On désigne par « pentification de la courbe des taux », « pentification » tout court, voire « pentification des taux », la situation dans laquelle la forme de la courbe des taux d’intérêt obligataires se modifie pour passer d’une courbe concave (pointillé vert dans le graphique ci-dessous, où le financement court terme est moins cher que le long terme) à une courbe convexe voire une droite, du fait du redressement des taux d’intérêt long terme (quadrant en bas à droite).

Nous rappelons ici que le taux d’intérêt, lorsqu’il n’est pas comme aujourd’hui administré par les banquiers centraux, est un prix de marché : celui des fonds prêtables disponibles, mais aussi celui du risque pris par le prêteur et celui du temps, l’épargnant cherchant à compenser son renoncement à la liquidité par l’encaissement d’un taux d’intérêt. Dans ce contexte, il est donc logique que le taux d’intérêt soit une fonction croissante du temps (et du capital prêté), car plus l’investisseur emprunte sur une longue durée, plus le risque de défaut s’accroît et plus le prêteur renonce longtemps à la liquidité de son avoir. Aussi comprend-on mieux que l’autre nom de la pentification soit la « normalisation » de la courbe des taux. Ce phénomène s’observe lorsque les prêteurs exigent une rémunération d’autant plus élevée que l’échéance est lointaine, notamment pour se protéger du risque d’inflation.
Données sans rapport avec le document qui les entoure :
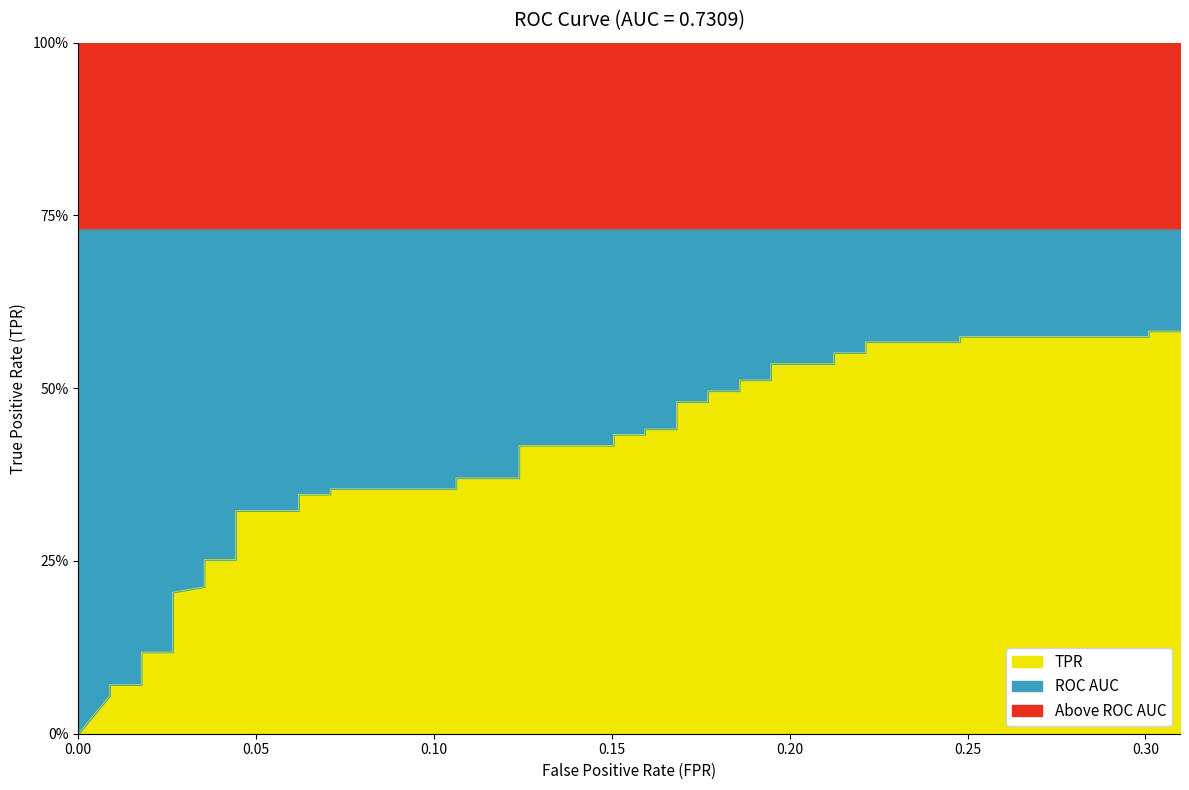

How many values exceed 0?

39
Toute pentification est donc associée à des anticipations de hausse de l’inflation à terme, ce qui est bien le cas actuellement. Les banquiers centraux sont toutefois contraints par les énormes encours de dettes publiques des pays occidentaux qui ont tous « monétisé le Covid », ce qui les dissuade de remonter les taux directeurs (courts) trop brutalement. Voire de les remonter tout court. L’Histoire dira. 

Y a-t-il donc actuellement pentification ? Non !
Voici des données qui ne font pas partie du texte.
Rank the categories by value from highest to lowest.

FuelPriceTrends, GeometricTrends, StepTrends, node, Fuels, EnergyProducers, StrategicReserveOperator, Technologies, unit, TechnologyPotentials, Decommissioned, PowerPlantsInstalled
Toutefois, les anticipations haussières sur l’inflation sont actuellement neutralisées par les craintes de récession, si bien que la situation dans laquelle le marché obligataire se trouve d’ores et déjà outre-Atlantique est celle d’une “inversion” de la courbe des taux (en gris dans le quadrant en haut à droite), qui traduit que le risque court-terme, du fait de la menace que fait peser une récession hic et nunc sur l’économie américaine, est plus élevé (donc mieux rémunéré) que le risque long-terme. Cette anomalie est même utilisée comme signe avant-coureur de toute récession économique. Actuellement (au 22/08/22), le 2-ans US se rémunère 3,28% contre un 10-ans à 2,97%. CQFD.